*WHAT YOU HAVE TO DO*. Write out all the lines in the data again, replacing "phylum" with "division" and changing nothing else. Leave out the pictures.

*MATERIAL FOR THE TASK*.
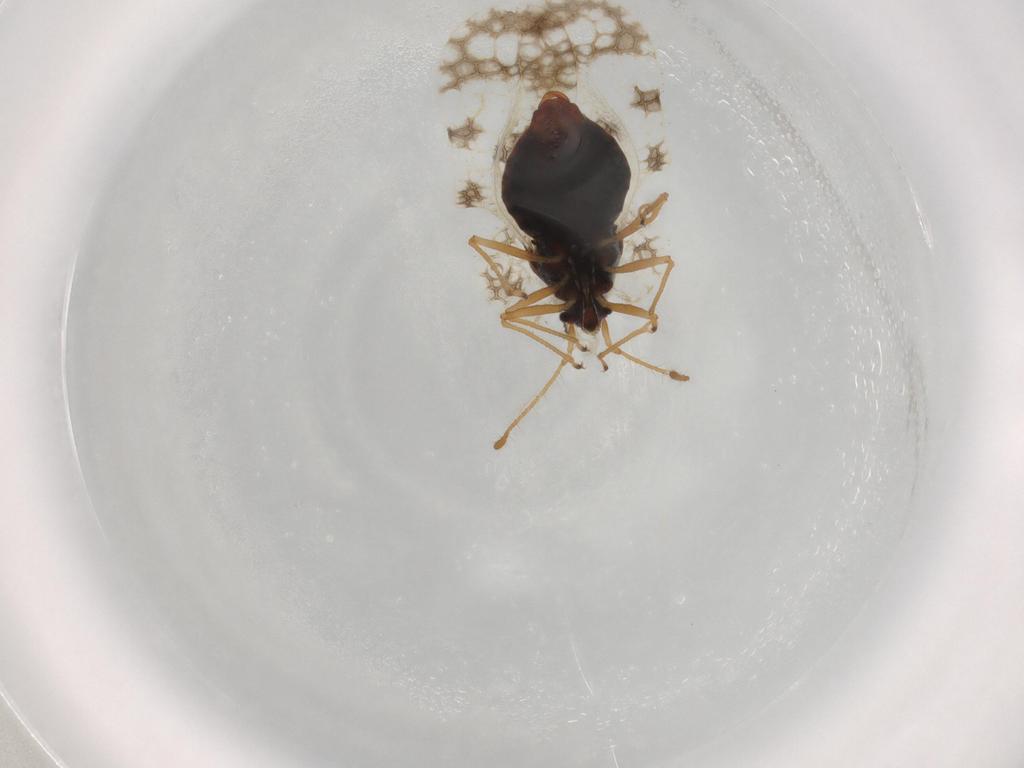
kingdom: Animalia
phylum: Arthropoda
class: Insecta
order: Hemiptera
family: Tingidae
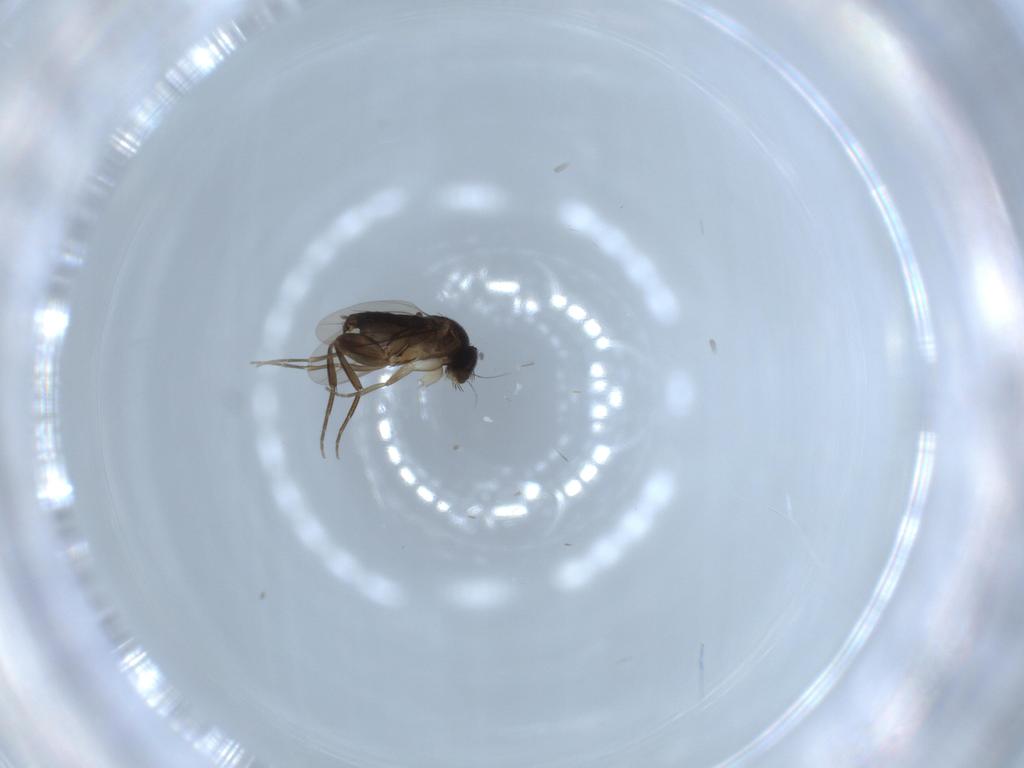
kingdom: Animalia
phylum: Arthropoda
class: Insecta
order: Diptera
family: Phoridae
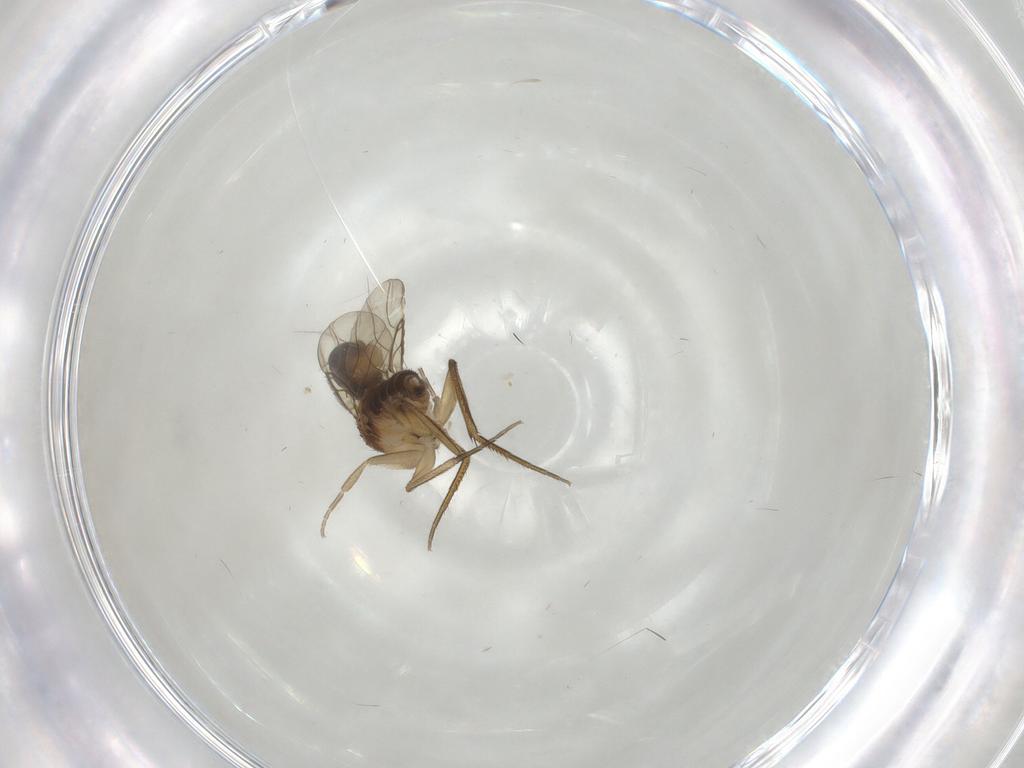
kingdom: Animalia
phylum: Arthropoda
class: Insecta
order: Diptera
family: Phoridae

*TASK ANSWER*.
kingdom: Animalia
division: Arthropoda
class: Insecta
order: Hemiptera
family: Tingidae
kingdom: Animalia
division: Arthropoda
class: Insecta
order: Diptera
family: Phoridae
kingdom: Animalia
division: Arthropoda
class: Insecta
order: Diptera
family: Phoridae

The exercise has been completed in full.